School of Artificial Intelligence and Automation, Huazhong University of Science and Technology, Wuhan, 430074, China.
Hanyang District Yongfeng Community Health Service Center, Wuhan, China.
Sci Rep. 2024 Oct 5;14(1):23196. doi: 10.1038/s41598-024-73237-7.
Heart sound auscultation plays a crucial role in the early diagnosis of cardiovascular diseases. In recent years, great achievements have been made in the automatic classification of heart sounds, but most methods are based on segmentation features and traditional classifiers and do not fully exploit existing deep networks. This paper proposes a cardiac audio classification method based on image expression of multidimensional features (CACIEMDF). First, a 102-dimensional feature vector is designed by combining the characteristics of heart sound data in the time domain, frequency domain and statistical domain. Based on the feature vector, a two-dimensional feature projection space is constructed by PCA dimensionality reduction and the convex hull algorithm, and 102 pairs of coordinate representations of the feature vector in the two-dimensional space are calculated. Each one-dimensional component of the feature vector corresponds to a pair of 2D coordinate representations. Finally, the one-dimensional feature component value and its divergence into categories are used to fill the three channels of a color image, and a Gaussian model is used to dye the image to enrich its content. The color image is sent to a deep network such as ResNet50 for classification. In this paper, three public heart sound datasets are fused, and experiments are conducted using the above methods. The results show that for the two-classification/five-classification task of heart sounds, the method in this paper can achieve a classification accuracy of 95.68%/94.53% when combined with the current deep network.

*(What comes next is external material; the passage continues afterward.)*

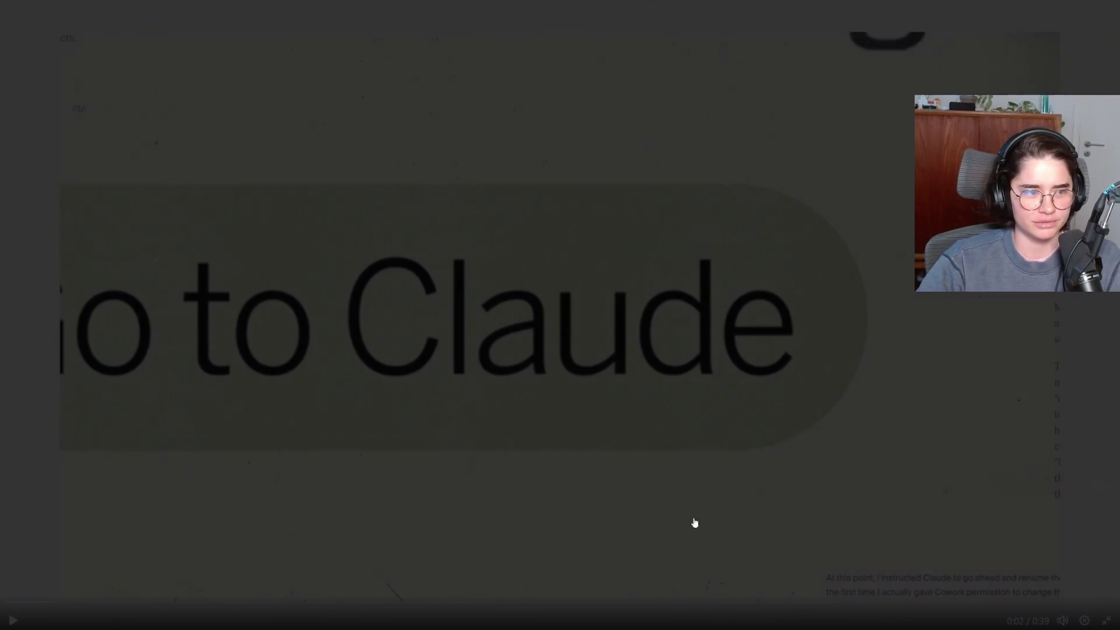
scroll(496, 362, "down", 4)
scroll(642, 265, "up", 2)
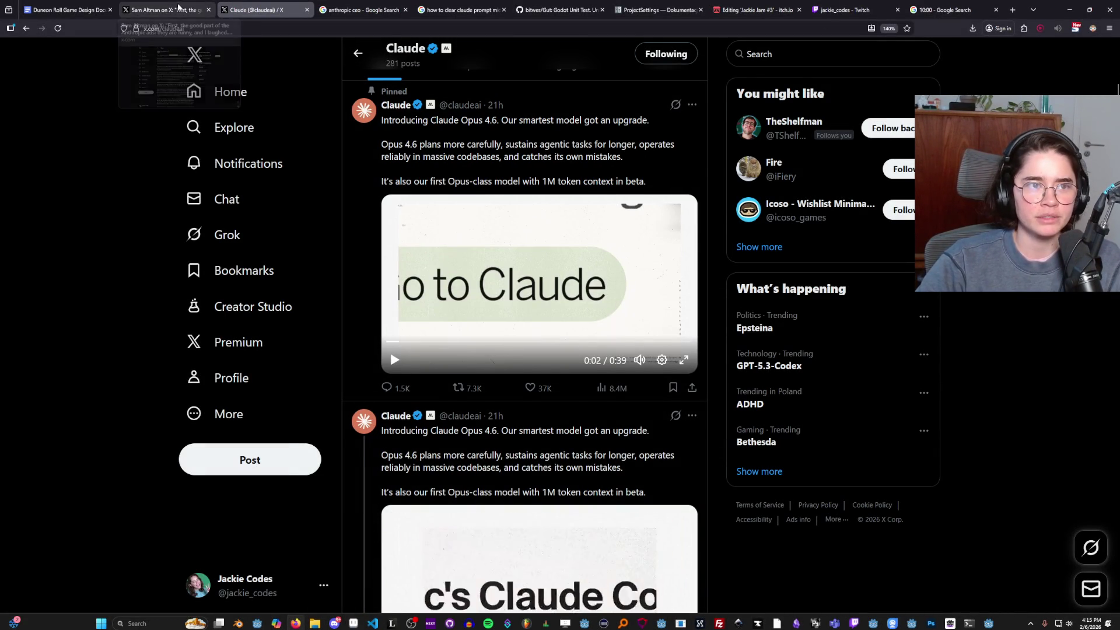
Go to the Anthropic ads post and highlight its opening line and the line calling the ads funny.
key("ctrl+shift+Tab")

心音听诊在心脑血管疾病的早期诊断中起着至关重要的作用。近年来,心音自动分类取得了很大的成就,但大多数方法都是基于分段特征和传统分类器,没有充分利用现有的深度网络。本文提出了一种基于多维特征图像表达的心音分类方法(CACIEMDF)。首先,通过结合心音数据在时域、频域和统计域的特征,设计了一个 102 维特征向量。基于特征向量,通过 PCA 降维和凸壳算法构建二维特征投影空间,并计算特征向量在二维空间中的 102 对坐标表示。特征向量的每个一维分量对应二维空间中一对 2D 坐标表示。最后,使用一维特征分量值及其类别发散来填充彩色图像的三个通道,并使用高斯模型对图像进行染色,以丰富其内容。将彩色图像发送到 ResNet50 等深度网络进行分类。本文融合了三个公开的心音数据集,并使用上述方法进行了实验。结果表明,对于心音的两类/五类分类任务,本文方法与当前深度网络结合,可分别达到 95.68%/94.53%的分类准确率。